Цель задания: Напишите продолжение приведенного ниже текста о повести Пушкина «Метель», начиная сразу после его последнего предложения.

╭─ Исследуемый текст

Итак, в авторском отношении к героям, конечно, присутствует ирония (впрочем, довольно добродушная), но есть и другой тип иронии, более острой, и ее объектом является само повествование. Географическое пространство, разделяющее героев (ведь дело происходит зимой, и они планируют встретиться в определенном месте), становится метафорой пространства повествования. Метель спутывает все пространственные и временные рамки, изменение которых собственно и составляет сюжет любого повествования, и в результате возникают самые невероятные ситуации, например эффектное выталкивание одного из главных героев за пределы повествовательного пространства. Когда метель кончается, мы оказываемся уже в новом повествовательном пространстве, где возникает новая история любви, и эту историю можно было бы рассказать, даже если б первой вообще не было (ведь Владимир так и не попал в церковь, где происходят события, ставшие завязкой второй истории). Обратим внимание, что место, где развивается действие второй части повести, в отличие от первой, — крайне неопределенно: это ***ское поместье в *** губернии, куда Марья Гавриловна с матерью переезжают после смерти отца девушки. Крайне необычная структура повести изображена на схеме 1.

Очень интересно следить за тем, как Пушкин разламывает все шаблоны, свойственные жанру, в рамки которого, как кажется сначала, он собирается втиснуть свою повесть. Этот жанр предполагает довольно жесткую конструкцию: экспозиция —> завязка (запретная любовь) —> препятствия и приключения —> развязка (обычно счастливый конец). Начиная с экспозиции, Пушкин явно дает понять, что следует этой схеме, а когда читатель добирается до этапа приключений, автор ломает всю постройку. Он избавляется от героя, переселяет героиню и переходит к новой экспозиции: добавляет нового героя, и это приводит к такой развязке, которой никак не могла бы закончиться первая часть (и даже никаких препятствий преодолевать не пришлось). Уже через несколько страниц от заявленного в начале жанра не остается вообще ничего. Дочитав «Метель», читатель поневоле удивится: и внезапной концовке (что у Пушкина вообще-то встречается нередко), и тому, что рассказанная история вообще ни на что не похожа. В этом тексте, как и во многих других, Пушкин прежде всего говорит о литературе, и именно в этом его новаторство.

╰─
╭─ Исходные данные

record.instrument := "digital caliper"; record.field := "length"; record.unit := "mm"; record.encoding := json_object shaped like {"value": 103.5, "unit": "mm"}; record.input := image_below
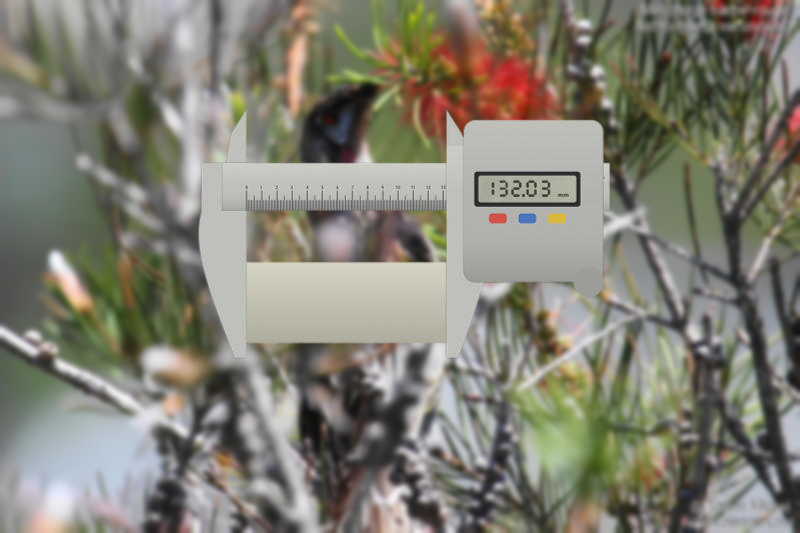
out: {"value": 132.03, "unit": "mm"}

╰─

Ответ:
Но это еще не все. Пушкин пародирует не только набор стандартных элементов, имеющихся в распоряжении писателя, но еще и некоторые конкретные произведения. Это подтверждает некогда блестяще аргументированный Тыняновым тезис о том, что литературный процесс больше похож не на систему взаимовлияний, а на непрерывную борьбу — вечный диалог «архаистов» и «новаторов». К примеру, «Метель» вступает в пародийный диалог с балладой Жуковского «Светлана» (1808–1812), из которой взяты эпиграфы к пушкинской повести. Известно, что эта знаменитая баллада, вольное переложение «Леноры» Г. А. Бюргера, вызвала живой отклик в литературных кругах, и ее считали существенным шагом к обновлению русской поэзии. Пушкин, таким образом, обращается к одному из ключевых текстов того времени (заметим, что и в «Евгении Онегине» он цитирует «Светлану» трижды).

Баллада начинается знаменитым: «Раз в крещенский вечерок / Девушки гадали»[549]. Одна из них, Светлана, в гадании не участвует. Она тоскует по жениху:

Милый друг далёко;

Мне судьбина умереть

В грусти одинокой.

Год промчался — вести нет;

Он ко мне не пишет.

(292)

Светлана перед зеркалом вызывает жениха, и тот появляется. Он зовет ее в церковь:

Едем! Поп уж в церкви ждет

С дьяконом, дьячками;

Хор венчальну песнь поет;

Храм блестит свечами.

(293)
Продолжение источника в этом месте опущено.